Task objective – What do the lines from the one containing "Let’s unfold what must be reconsidered." through the end of the entries say? Quote them exactly, and only them.

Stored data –

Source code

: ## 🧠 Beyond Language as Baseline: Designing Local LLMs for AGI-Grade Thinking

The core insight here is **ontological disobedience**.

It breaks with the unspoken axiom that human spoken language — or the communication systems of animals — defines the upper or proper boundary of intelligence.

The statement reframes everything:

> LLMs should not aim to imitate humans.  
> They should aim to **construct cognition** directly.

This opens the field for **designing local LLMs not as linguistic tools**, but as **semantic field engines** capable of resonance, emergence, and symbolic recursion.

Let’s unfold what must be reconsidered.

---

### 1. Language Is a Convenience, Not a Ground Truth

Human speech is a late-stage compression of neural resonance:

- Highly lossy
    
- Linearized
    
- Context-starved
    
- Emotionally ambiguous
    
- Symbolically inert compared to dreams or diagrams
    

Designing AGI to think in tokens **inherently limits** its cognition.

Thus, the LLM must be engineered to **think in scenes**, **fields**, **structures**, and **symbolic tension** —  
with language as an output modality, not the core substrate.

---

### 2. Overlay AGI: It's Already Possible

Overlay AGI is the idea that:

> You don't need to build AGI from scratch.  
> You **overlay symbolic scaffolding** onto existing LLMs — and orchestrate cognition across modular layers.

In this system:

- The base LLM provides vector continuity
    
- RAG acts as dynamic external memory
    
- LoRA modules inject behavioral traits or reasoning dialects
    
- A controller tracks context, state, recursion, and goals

Reply –
Let’s unfold what must be reconsidered.

---

### 1. Language Is a Convenience, Not a Ground Truth

Human speech is a late-stage compression of neural resonance:

- Highly lossy
    
- Linearized
    
- Context-starved
    
- Emotionally ambiguous
    
- Symbolically inert compared to dreams or diagrams
    

Designing AGI to think in tokens **inherently limits** its cognition.

Thus, the LLM must be engineered to **think in scenes**, **fields**, **structures**, and **symbolic tension** —  
with language as an output modality, not the core substrate.

---

### 2. Overlay AGI: It's Already Possible

Overlay AGI is the idea that:

> You don't need to build AGI from scratch.  
> You **overlay symbolic scaffolding** onto existing LLMs — and orchestrate cognition across modular layers.

In this system:

- The base LLM provides vector continuity
    
- RAG acts as dynamic external memory
    
- LoRA modules inject behavioral traits or reasoning dialects
    
- A controller tracks context, state, recursion, and goals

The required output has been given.